Compito breve 1
Nel testo sulla crisi in Bolivia, in quali città si sono ammutinati diversi corpi di polizia?
Compito breve 2
Continua il testo sulla crisi in Bolivia dopo la sua ultima frase.

Brano di testo

╭──

Cronistoria dalle alture di La Paz per analizzare il torrido conflitto nel paese andino-amazzonico governato da Evo Morales in seguito alle elezioni presidenziali dello scorso 20 ottobre. I dubbi delle opposizioni e le loro marce dalle componenti razziste, il ruolo dell’Organizzazione degli Stati Americani e il fantasma della polarizzazione che ricorda i decenni passati.

Nelle ultime ore la situazione in Bolivia è precipitata: l’ammutinamento di diversi corpi di polizia a Cochabamba e a Santa Cruz segnala l’avanzata di un tentativo di golpe contro il presidente Evo Morales. Le proteste, che vanno avanti dalle elezioni del 20 ottobre, si sono intensificate in questi giorni, con un significativo aumento della violenza, come il sequestro e la violenza di gruppi paramilitari dell’opposizione contro Patricia Arce Guzmán, sindaca di Vinto, appartenente al MAS (Movimiento al Socialismo, il partito di governo). Dopo questi ultimi fatti, il presidente Evo Morales ha lanciato un appello chiamando alla resistenza e convocando alla mobilitazione pacifica in difesa della democrazia e della pace, denunciando un golpe in corso in Bolivia.

╰──

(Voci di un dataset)
╭──

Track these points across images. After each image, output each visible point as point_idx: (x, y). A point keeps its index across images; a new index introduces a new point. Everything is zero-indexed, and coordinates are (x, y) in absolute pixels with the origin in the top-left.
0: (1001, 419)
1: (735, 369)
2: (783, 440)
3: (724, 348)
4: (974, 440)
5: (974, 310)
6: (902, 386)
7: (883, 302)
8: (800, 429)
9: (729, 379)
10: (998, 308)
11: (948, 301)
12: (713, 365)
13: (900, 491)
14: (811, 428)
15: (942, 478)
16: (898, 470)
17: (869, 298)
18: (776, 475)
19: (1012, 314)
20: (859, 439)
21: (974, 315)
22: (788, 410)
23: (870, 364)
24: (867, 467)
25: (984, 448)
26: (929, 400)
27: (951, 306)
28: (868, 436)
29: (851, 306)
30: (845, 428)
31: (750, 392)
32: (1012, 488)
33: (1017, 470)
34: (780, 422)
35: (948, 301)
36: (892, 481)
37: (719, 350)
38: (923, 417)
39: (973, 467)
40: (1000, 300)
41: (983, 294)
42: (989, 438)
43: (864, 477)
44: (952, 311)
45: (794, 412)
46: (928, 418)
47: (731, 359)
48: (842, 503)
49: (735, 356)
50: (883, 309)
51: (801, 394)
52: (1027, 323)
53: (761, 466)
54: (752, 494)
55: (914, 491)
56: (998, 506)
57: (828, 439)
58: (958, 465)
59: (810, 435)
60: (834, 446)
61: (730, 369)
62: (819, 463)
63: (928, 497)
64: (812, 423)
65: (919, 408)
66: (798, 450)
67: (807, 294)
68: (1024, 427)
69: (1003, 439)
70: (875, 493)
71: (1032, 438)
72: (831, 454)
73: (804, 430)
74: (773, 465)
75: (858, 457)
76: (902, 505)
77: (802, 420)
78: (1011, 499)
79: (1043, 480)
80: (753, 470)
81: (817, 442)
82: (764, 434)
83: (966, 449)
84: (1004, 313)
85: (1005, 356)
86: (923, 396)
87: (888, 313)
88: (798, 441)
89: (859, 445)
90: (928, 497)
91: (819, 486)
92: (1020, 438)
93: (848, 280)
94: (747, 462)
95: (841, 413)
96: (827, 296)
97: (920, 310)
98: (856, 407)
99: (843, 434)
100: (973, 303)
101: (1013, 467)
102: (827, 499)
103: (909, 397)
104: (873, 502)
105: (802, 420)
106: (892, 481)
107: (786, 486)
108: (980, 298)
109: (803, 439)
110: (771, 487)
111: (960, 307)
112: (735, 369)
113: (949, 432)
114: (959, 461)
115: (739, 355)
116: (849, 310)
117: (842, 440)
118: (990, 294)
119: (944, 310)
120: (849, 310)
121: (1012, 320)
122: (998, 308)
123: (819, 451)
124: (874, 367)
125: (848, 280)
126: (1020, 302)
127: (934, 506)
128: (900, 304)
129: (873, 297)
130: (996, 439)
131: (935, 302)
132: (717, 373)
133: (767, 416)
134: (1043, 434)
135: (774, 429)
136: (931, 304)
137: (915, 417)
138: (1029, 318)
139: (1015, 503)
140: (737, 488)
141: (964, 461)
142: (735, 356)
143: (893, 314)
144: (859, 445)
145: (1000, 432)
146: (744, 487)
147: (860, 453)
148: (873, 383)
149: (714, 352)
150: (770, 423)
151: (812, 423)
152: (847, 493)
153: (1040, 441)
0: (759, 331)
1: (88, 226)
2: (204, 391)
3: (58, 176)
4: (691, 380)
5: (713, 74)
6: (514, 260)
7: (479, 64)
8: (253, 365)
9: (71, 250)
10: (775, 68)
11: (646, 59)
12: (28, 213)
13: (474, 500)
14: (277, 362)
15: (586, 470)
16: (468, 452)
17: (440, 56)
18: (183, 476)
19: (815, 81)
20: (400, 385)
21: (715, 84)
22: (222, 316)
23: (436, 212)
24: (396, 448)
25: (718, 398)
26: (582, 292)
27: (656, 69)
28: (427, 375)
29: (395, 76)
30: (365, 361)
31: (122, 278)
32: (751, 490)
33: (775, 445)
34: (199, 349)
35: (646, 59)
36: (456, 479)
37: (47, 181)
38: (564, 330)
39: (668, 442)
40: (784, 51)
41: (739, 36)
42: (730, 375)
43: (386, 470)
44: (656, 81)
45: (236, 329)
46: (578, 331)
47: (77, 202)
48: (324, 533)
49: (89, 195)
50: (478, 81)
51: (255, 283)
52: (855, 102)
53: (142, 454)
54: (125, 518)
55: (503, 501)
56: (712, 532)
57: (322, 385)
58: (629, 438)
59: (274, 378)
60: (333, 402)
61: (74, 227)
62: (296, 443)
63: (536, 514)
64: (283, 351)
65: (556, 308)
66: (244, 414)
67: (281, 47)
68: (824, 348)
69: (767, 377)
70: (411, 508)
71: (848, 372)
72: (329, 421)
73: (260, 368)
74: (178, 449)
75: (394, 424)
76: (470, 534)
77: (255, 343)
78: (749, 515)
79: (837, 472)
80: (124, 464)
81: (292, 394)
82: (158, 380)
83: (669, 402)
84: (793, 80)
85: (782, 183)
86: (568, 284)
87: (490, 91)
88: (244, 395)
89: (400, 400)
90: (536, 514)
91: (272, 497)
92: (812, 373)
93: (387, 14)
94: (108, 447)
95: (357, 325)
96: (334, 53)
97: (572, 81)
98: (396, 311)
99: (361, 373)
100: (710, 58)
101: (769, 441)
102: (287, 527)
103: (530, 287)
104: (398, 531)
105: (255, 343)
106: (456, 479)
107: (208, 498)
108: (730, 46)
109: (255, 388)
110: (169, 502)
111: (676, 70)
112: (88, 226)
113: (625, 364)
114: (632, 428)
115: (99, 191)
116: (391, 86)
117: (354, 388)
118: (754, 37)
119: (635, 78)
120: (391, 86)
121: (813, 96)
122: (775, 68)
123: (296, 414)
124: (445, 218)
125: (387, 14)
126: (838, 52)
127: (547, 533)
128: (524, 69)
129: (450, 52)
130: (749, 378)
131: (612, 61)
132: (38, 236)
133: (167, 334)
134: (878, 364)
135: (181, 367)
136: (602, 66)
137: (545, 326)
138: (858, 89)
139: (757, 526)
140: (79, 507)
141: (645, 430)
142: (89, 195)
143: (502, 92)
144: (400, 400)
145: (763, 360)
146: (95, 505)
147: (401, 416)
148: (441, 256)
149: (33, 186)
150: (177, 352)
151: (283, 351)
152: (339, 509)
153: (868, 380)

╰──

Risposta 1
A Cochabamba e a Santa Cruz.

Risposta 2
Negli ultimi giorni in aumento anche scontri tra sostenitori di Evo e gruppi legati al leader razzista di estrema destra Camacho, dei Comitati Civici di Santa Cruz, che ha preso il sopravvento nella leadership delle proteste e del tentativo di golpe contro Evo rispetto al candidato più votato dopo Morales, l’ex presidente Carlos Mesa. Le forze armate hanno dichiarato ieri che non interverranno né reprimeranno il popolo boliviano, in attesa di una soluzione politica, mentre l’opposizione ha lanciato per martedì la mobilitazione contro il governo, disconoscendo il voto e chiedendo che Morales abbandoni il potere, nonostante il riconteggio dei voti in corso. L’obiettivo delle destre, con un certo appoggio popolare nelle aree ricche del paese, a Santa Cruz e Cochabamba in particolare, è destituire Morales, non attendendo nemmeno il riconteggio dei voti.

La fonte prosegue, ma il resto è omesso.